Should Facebook be subject to special oversight?

Stephen E Arnold, August 18, 2021

Facebook: A Force for Good. Now What Does Good Mean?

August 17, 2021

I read Preston Byrne’s essay about the Taliban’s use of WhatsApp. You can find that very good write up at this link. Mr. Byrne asks an important question: Did America just lose Afghanistan because of WhatsApp?

I also read “WhatsApp Can’t Ban the Taliban Because It Can’t Read Their Texts.” The main point of the write up is to point out that Facebook’s encrypted message system makes blocking users really difficult, like impossible almost.

I noted this statement:

the Taliban used Facebook-owned chat app WhatsApp to spread its message and gain favor among local citizens…

Seems obvious, right. Free service. Widely available. Encrypted. Why the heck not?

Here’s a statement in the Vice write up which caught my attention:

The company spokesperson said that WhatsApp complies with U.S. sanctions law, so if it encounters any sanctioned people or organizations using the app, it will take action, including banning the accounts. This obviously depends on identifying who uses WhatsApp, without having access to any of the messages sent through the platform, given that the app uses end-to-end encryption. This would explain why WhatsApp hasn’t taken action against some account spreading the Taliban’s message in Afghanistan.

Let me ask a pointed question: Is it time to shut down Facebook, WhatsApp, and Instagram? Failing that, why not use existing laws to bring a measure of control over access, message content, and service availability?

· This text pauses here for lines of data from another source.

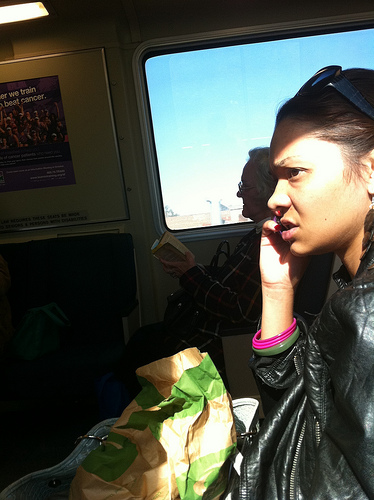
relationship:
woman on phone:
[237, 61, 373, 291] [256, 188, 297, 251]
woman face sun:
[237, 61, 373, 291] [155, 88, 246, 173]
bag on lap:
[89, 350, 230, 499] [99, 361, 257, 499]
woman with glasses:
[237, 61, 373, 291] [281, 58, 367, 118]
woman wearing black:
[237, 61, 373, 291] [237, 290, 366, 482]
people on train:
[107, 57, 367, 456] [7, 1, 369, 499]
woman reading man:
[169, 149, 274, 280] [122, 144, 277, 395]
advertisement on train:
[0, 67, 69, 190] [7, 1, 369, 499]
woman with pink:
[237, 61, 373, 291] [249, 322, 298, 350]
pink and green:
[249, 322, 298, 350] [248, 324, 309, 358]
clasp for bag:
[69, 432, 105, 451] [70, 328, 237, 499]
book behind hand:
[131, 228, 212, 279] [230, 228, 310, 272]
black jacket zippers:
[237, 290, 366, 482] [204, 369, 304, 487]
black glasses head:
[237, 290, 366, 482] [237, 61, 373, 291]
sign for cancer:
[0, 67, 69, 190] [17, 93, 44, 104]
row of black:
[1, 206, 94, 252] [1, 204, 81, 233]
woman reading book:
[169, 149, 274, 280] [131, 228, 212, 279]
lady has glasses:
[237, 61, 373, 291] [281, 58, 367, 118]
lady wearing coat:
[237, 61, 373, 291] [237, 290, 366, 482]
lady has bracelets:
[271, 90, 369, 499] [249, 322, 298, 350]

Purposeful action is needed. If Facebook cannot figure out what to do to contain and blunt the corrosive effects of the “free” service, outsource the task to an entity which will make an effort. That approach seems to be what is looming for the NSO Group. Perhaps purposeful action is motivating Apple to try and control the less salubrious uses of the iPhone ecosystem?

Dancing around the Facebook earnings report is fine entertainment. Is it time to add some supervision to the largely unregulated, uncontrolled, and frat boy bash? One can serve a treat like Bore Palaw too.

Stephen E Arnold, August 17, 2021

Facebook, Booze, Youngsters, and Australia: Shaken and Stirred

August 6, 2021

Quite a mixologist’s concoction: Facebook, booze, young people, and the Australian government. The country seems to be uncomfortable with some of Facebook’s alleged practices. I would assume that some Australian citizens who hold shares in the social media outfit are pleased as punch with the company’s financial results.

Others are not amused. “Facebook to Limit Ads Children See after revelations Australian Alcohol Companies Can Reach Teens” reports:

Facebook will impose more control on the types of ads that children as young as 13 are exposed to on Instagram and other platforms, as new research finds Australian alcohol companies are not restricting their social media content from reaching younger users.

How many companies targeted the youngsters down under? The write up asserts:

The paper examined the use of social media age-restriction controls by 195 leading alcohol brands on Instagram and Facebook, and found large numbers were not shielding their content from children. The 195 brands were owned by nine companies, and the research identified 153 Facebook accounts, including 84 based in Australia, and 151 Instagram accounts, of which 77 were Australian-based. The authors found 28% of the Instagram accounts and 5% of Facebook accounts had not activated age-restriction controls.

I did spot a quote attributed to one of the experts doing the research about Facebook, Booze, Youngsters, and Australia; to wit:

it was clear that companies were not complying with the code. “The alcohol industry has demonstrated that it is unable to effectively control its own marketing…

Shocking that about self regulation. Has anyone alerted the US financial sector?